Saved entries:
________

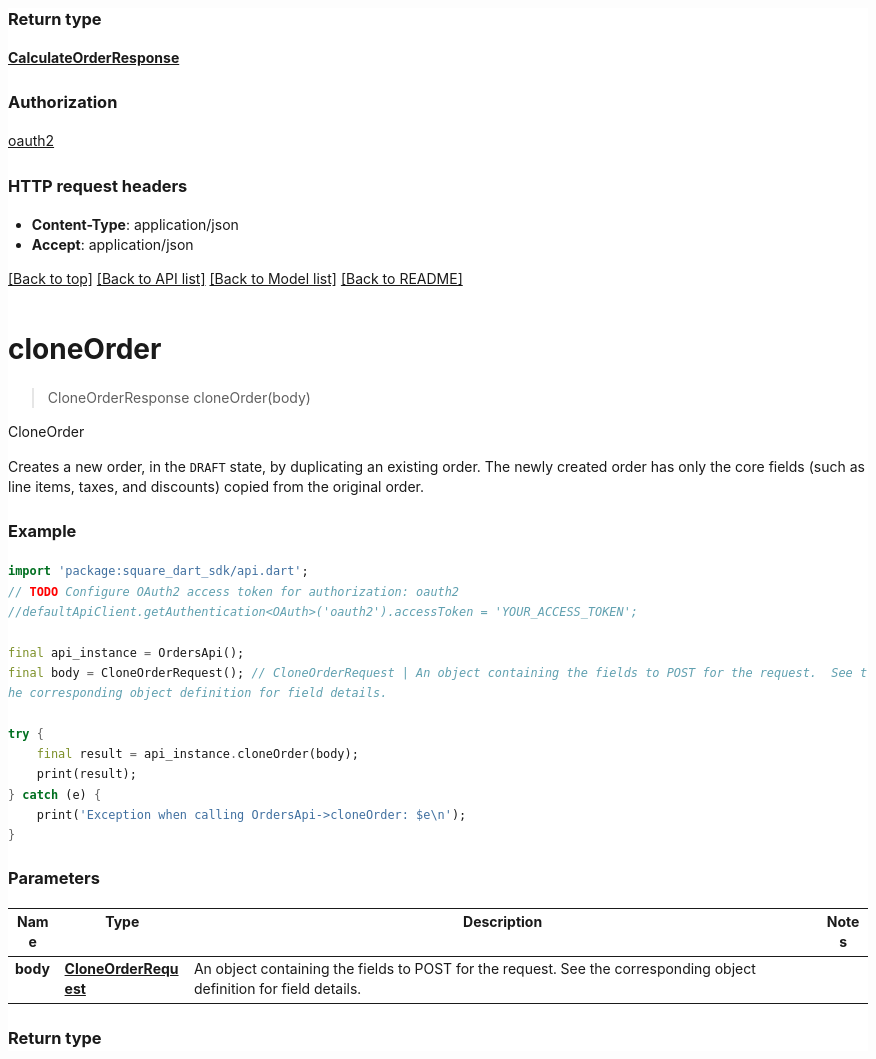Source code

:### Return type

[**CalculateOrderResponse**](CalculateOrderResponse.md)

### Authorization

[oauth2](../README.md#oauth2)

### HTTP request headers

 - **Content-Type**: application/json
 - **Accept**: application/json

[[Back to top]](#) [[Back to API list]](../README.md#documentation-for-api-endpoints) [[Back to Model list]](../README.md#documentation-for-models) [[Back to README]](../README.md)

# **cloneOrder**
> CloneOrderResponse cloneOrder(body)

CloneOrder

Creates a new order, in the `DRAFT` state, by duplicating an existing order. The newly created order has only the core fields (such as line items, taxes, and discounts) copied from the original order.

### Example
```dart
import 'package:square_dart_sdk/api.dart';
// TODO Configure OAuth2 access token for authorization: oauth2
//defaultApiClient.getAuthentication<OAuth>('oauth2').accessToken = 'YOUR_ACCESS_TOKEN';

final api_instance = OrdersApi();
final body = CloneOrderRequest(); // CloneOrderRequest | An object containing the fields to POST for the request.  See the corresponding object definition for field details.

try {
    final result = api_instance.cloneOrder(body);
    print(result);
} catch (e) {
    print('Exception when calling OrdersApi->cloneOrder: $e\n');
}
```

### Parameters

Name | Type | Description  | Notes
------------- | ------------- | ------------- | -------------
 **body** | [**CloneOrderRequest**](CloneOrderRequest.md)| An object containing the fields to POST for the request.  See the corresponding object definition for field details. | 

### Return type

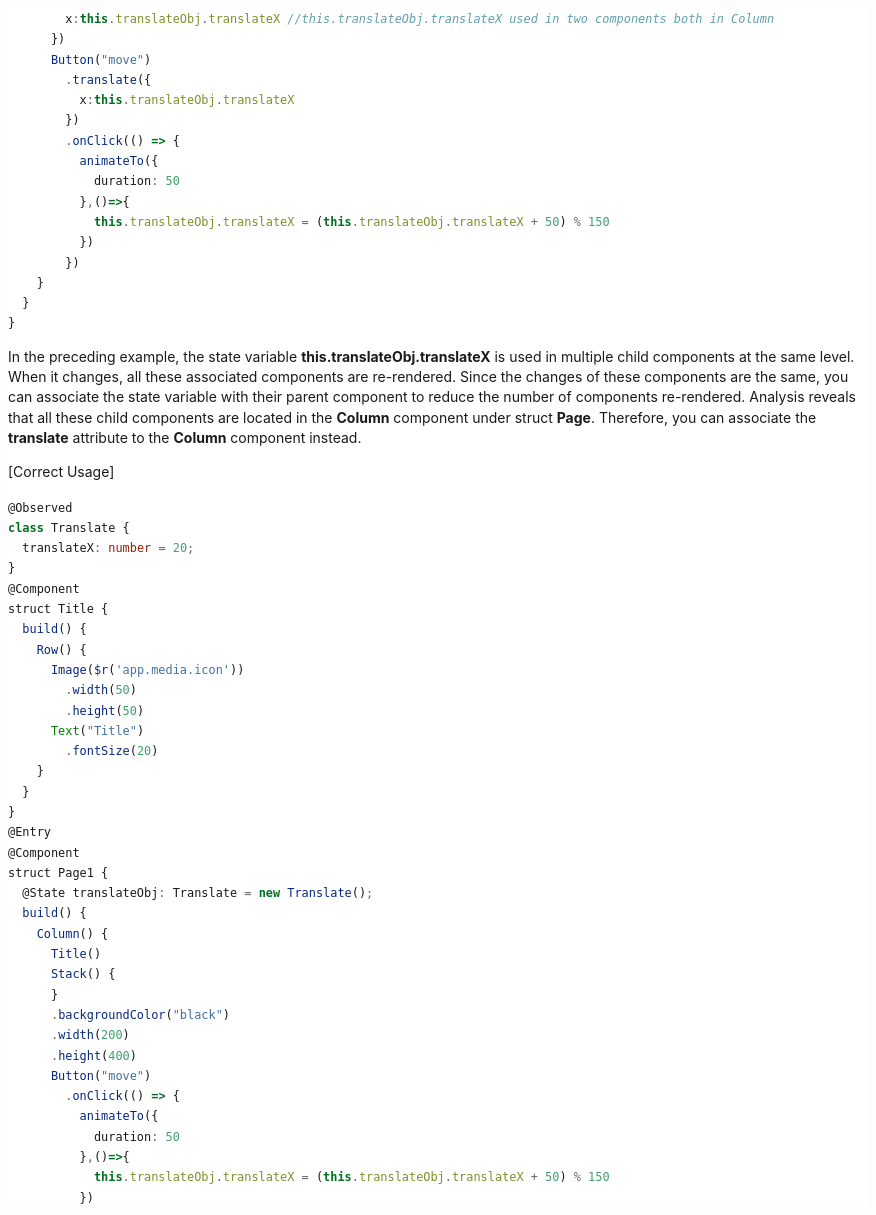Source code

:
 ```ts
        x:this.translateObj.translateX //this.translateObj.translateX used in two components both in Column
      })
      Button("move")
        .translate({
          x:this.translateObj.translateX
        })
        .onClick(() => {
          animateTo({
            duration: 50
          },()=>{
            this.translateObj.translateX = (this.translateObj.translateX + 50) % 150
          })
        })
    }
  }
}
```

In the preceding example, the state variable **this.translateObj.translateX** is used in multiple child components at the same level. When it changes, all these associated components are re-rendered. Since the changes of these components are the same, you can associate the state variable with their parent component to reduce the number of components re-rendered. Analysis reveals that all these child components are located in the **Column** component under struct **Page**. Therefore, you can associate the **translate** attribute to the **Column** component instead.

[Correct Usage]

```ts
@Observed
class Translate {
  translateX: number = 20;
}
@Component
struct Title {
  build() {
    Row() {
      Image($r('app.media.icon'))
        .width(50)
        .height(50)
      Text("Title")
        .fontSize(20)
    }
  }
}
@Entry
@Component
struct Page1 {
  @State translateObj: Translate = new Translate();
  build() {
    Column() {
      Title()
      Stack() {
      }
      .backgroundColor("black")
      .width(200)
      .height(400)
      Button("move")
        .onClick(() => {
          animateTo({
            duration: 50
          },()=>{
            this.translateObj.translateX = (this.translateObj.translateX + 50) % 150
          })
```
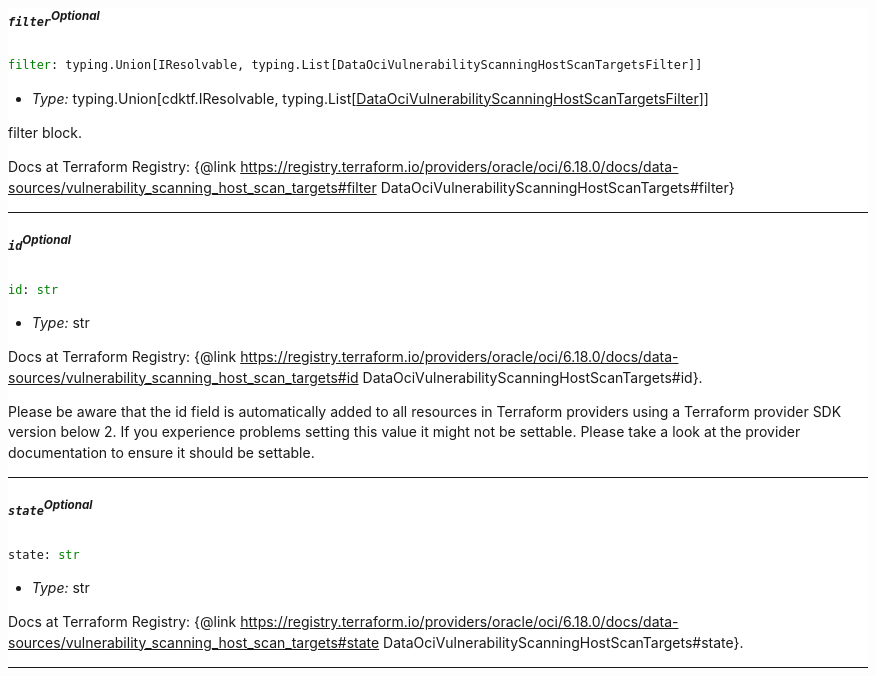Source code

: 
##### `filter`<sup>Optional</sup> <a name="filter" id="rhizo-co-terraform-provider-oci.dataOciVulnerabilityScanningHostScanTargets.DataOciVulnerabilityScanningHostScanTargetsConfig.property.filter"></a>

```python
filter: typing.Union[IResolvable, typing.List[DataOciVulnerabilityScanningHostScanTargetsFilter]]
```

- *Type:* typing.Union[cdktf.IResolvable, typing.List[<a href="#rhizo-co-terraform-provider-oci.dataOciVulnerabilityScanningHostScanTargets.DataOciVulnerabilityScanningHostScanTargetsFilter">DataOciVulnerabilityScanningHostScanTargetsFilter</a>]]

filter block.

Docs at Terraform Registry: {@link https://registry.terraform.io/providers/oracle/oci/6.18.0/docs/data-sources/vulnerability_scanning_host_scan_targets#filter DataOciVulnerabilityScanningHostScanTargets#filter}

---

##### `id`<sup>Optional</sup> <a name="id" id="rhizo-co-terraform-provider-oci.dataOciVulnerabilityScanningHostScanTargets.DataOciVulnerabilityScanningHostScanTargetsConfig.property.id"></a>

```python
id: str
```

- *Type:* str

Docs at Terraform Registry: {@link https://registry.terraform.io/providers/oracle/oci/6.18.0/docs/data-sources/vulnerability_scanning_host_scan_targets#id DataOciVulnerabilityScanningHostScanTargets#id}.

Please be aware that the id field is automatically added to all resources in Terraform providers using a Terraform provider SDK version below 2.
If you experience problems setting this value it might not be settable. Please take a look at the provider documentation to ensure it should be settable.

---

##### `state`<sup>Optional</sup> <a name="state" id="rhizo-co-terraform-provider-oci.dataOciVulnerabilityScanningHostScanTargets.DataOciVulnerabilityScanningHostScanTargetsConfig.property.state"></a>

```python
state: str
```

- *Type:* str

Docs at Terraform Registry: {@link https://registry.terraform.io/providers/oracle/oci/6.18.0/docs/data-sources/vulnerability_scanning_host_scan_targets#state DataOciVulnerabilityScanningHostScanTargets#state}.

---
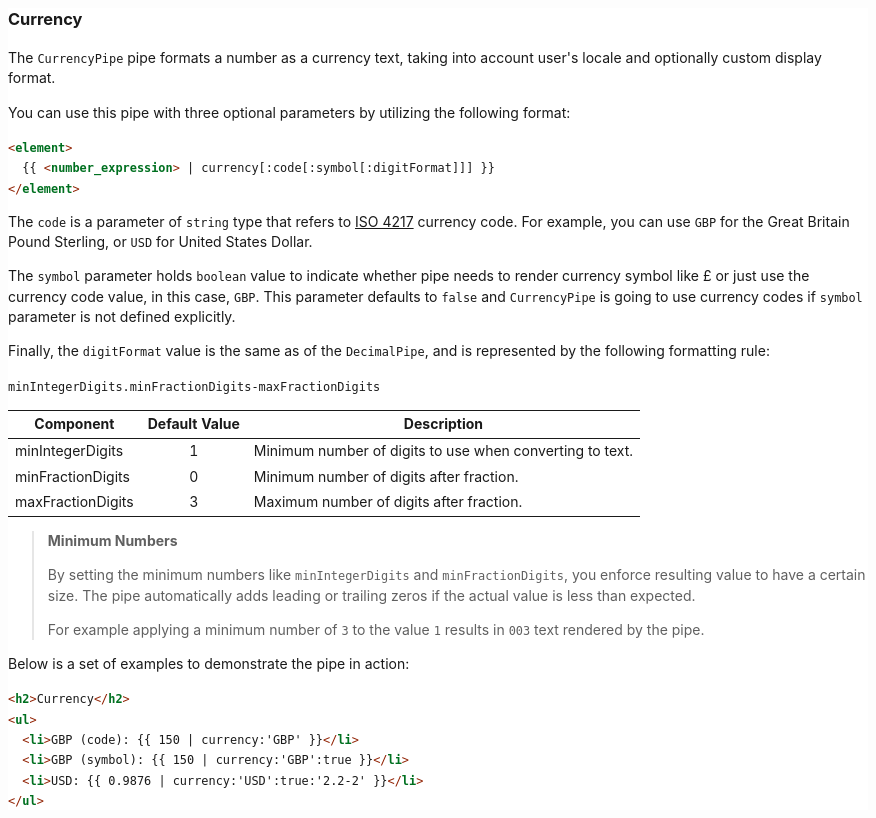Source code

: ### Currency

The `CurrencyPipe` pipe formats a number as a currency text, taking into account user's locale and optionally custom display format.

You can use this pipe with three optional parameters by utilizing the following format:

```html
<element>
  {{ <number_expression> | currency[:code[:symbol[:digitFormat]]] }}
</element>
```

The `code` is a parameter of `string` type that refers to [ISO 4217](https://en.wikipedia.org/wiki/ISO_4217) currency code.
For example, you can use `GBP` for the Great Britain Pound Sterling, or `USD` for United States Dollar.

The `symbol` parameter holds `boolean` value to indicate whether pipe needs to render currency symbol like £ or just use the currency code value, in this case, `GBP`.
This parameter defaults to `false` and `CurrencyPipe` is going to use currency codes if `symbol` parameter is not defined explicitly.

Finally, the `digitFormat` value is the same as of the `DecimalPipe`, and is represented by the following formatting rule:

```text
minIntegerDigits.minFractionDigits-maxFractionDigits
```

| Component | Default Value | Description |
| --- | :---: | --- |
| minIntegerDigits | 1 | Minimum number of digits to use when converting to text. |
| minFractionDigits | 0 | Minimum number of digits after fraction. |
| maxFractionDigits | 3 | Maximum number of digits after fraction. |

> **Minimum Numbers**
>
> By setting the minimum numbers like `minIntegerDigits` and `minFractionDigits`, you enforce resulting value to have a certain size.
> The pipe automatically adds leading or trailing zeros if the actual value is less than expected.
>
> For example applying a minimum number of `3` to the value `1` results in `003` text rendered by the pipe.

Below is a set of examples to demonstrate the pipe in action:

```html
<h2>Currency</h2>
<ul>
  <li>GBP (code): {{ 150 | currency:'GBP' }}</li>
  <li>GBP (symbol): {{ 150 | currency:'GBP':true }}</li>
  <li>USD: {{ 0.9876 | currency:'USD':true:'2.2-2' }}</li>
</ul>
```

________

What this task involves:
What should be set down is every line from the opening of the records through the line that contains "- **Accept**: application/json", exactly, with pictures left out.

Response:
Source code

:### Return type

[**CalculateOrderResponse**](CalculateOrderResponse.md)

### Authorization

[oauth2](../README.md#oauth2)

### HTTP request headers

 - **Content-Type**: application/json
 - **Accept**: application/json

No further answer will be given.